Justiça se faça: o PT, embora às vezes pareça até mais afoito que o PSDB ao fazer as alianças mais estapafúrdias, como quando parecia querer dar ao PTB um lugar de destaque no governo, ou quando namora o PMDB, acaba não entregando o que promete, pelo menos não inteiramente. É uma política esquisita, não resta dúvida, que dá a impressão de ser mais fisiológica do que na verdade é. Talvez até por incompetência.
A tal ponto que o presidente Lula teve a ousadia de dizer em público que confiava tanto no deputado Roberto Jefferson que seria capaz de entregar-lhe um cheque em branco. Ainda bem que era apenas retórica, conversa mole para boi dormir. Não deu o cheque nem o espaço que o PTB queria, o que o fez liderar a revolta das bases, junto com o PP. Fisiologismo que é bom para esse tipo de negociação, o PT guarda apenas para os seus apaniguados.
A derrota na Câmara dos Deputados traz também na sua raiz a desagregação partidária promovida pelo PT desde o início do governo Lula, manobra política utilizada pelo Palácio do Planalto na tentativa de montar uma base parlamentar “inexpugnável” de apoio ao governo. Essas barafundas políticas só acontecem porque o governo federal tenta acionar cada vez com mais força seu rolo compressor em busca da hegemonia política, como se ela pudesse ser fabricada esvaziando a oposição e inflando os partidos da base aliada.
O PFL, que começou a legislatura com 84 deputados federais, foi minguando e já está com apenas 61. O PSDB, que elegeu 70 deputados, tem hoje 51. Em compensação, os partidos da base governistas incharam: o PTB começou com 26 deputados e hoje tem 49. O PL elegeu 26 deputados e hoje tem quase o dobro: 50. O PMDB, que ninguém sabe de que lado é, esteve por momentos com a maior bancada da Câmara, mas voltou a ter 90 deputados, um a menos que o PT, que elegeu 91 deputados federais e hoje tem a bancada do mesmo tamanho, apesar das expulsões.

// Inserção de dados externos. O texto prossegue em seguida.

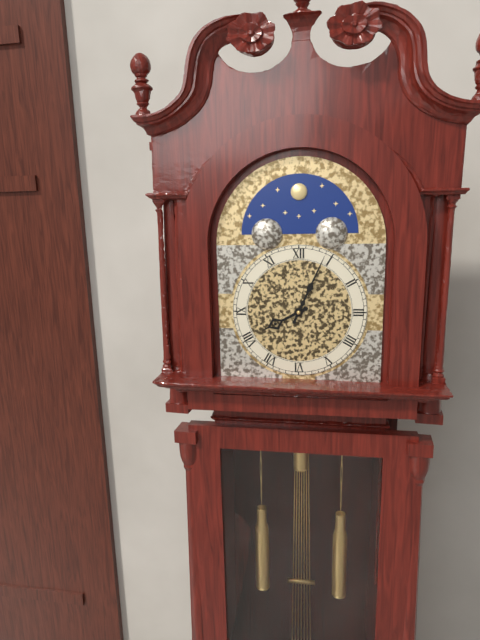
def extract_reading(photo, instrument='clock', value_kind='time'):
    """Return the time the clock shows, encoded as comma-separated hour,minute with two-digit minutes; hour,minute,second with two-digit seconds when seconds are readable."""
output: 8,04
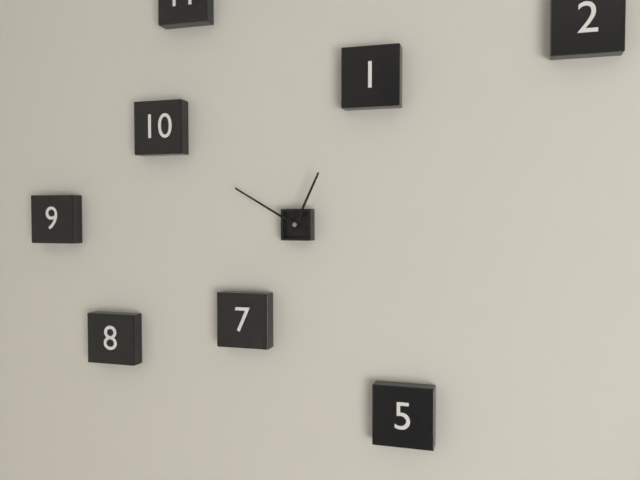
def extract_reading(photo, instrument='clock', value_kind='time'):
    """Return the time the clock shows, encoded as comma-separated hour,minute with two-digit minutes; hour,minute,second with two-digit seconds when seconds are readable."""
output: 12,50
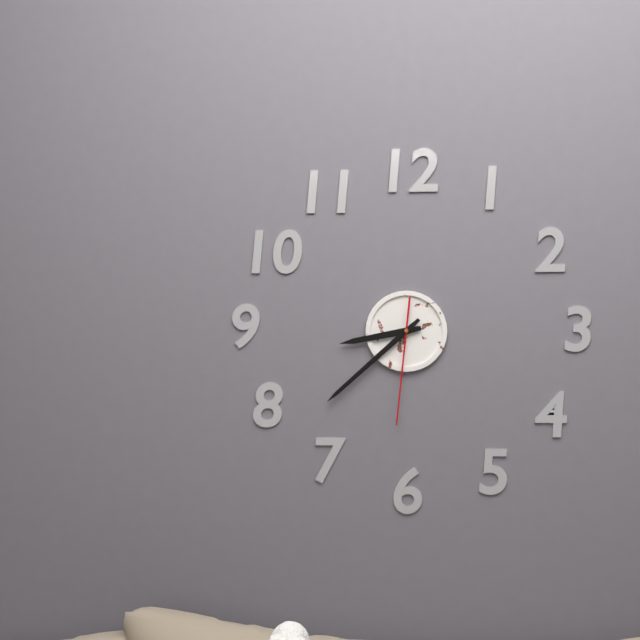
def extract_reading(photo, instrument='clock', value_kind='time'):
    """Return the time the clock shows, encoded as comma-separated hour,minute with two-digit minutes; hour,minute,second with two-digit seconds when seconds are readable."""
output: 8,38,31
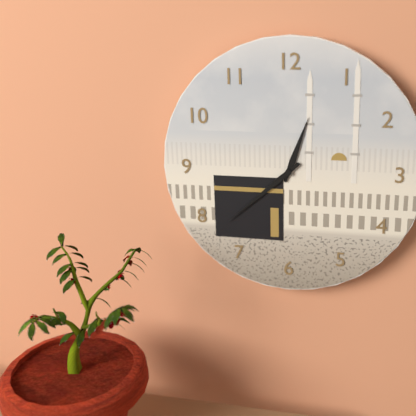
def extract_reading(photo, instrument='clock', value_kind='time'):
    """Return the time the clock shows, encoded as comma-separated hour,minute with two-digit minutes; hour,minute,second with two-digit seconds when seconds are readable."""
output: 12,38
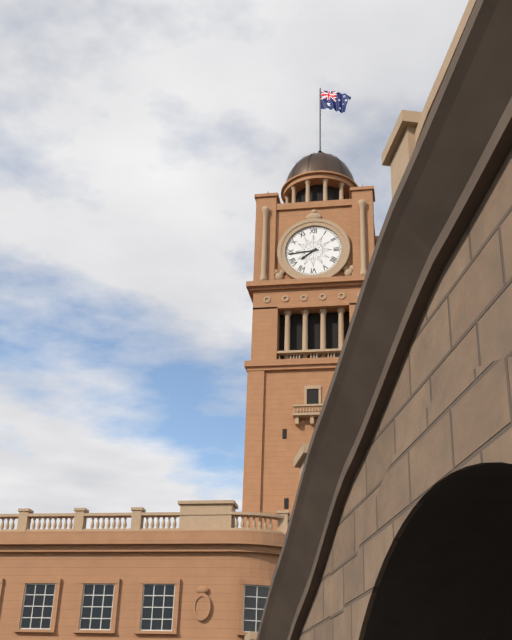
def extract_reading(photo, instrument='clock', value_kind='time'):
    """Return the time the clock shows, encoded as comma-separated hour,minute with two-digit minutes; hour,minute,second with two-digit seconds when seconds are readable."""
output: 7,44
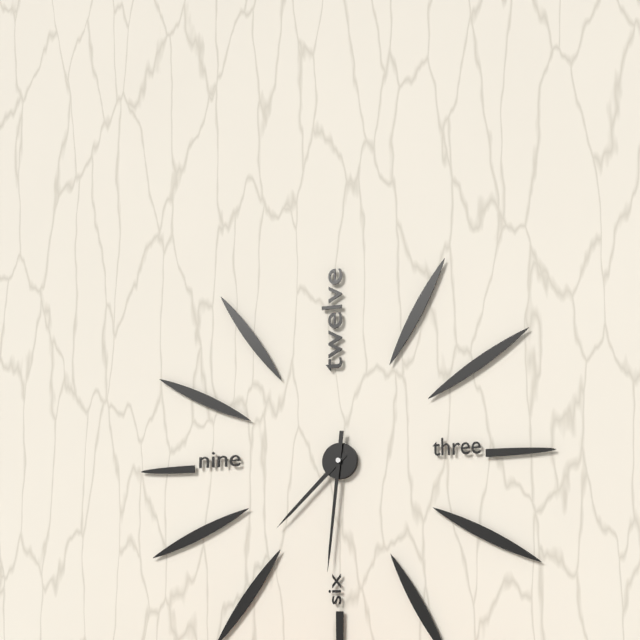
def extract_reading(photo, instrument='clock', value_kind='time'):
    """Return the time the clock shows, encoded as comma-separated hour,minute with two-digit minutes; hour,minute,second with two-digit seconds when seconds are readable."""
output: 7,31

Agem como se fosse também possível deixar o PT “limpo” nessa operação, sem se contaminar com o chamado baixo clero, aqueles deputados que mudam de partido como quem muda de camisa, ao primeiro aceno do governo. Foi esse baixo clero, em essência conservador, que inicialmente reagiu à tentativa do governo de impor para a presidência da Câmara um candidato com forte acento esquerdista.
Os oposicionistas, como o PSDB e o PFL, votaram em Severino sem levar em conta, como dizia o prefeito de São Paulo, José Serra, os efeitos desestabilizadores que uma derrota como essa significa para a tal governabilidade. Ou talvez mesmo levando em conta, mas com gosto de sangue na boca, como queria Fernando Henrique. Outros, que não fazem parte do baixo clero nem da oposição, foram atrás da candidatura mais desafiadora porque queriam isso mesmo, ver o Planalto em palpos de aranha, precisando de ajuda política.
É preciso ficar claro que a vitória de Severino não foi uma derrota do PT, como tentou fazer crer Lula: foi uma derrota do governo. E ela prenuncia as dificuldades que Lula vai ter para montar uma coalizão para disputar a reeleição. Ao escolherem Severino, os insurgentes deixaram claro que a questão política deles tem uma dimensão acima dos partidos, que graças à ação desestabilizadora do governo, perderam a importância que deveriam ter.
E perderão ainda mais se a reforma política do baixo clero vingar, com o fim da verticalização e a redução das cláusulas de barreira.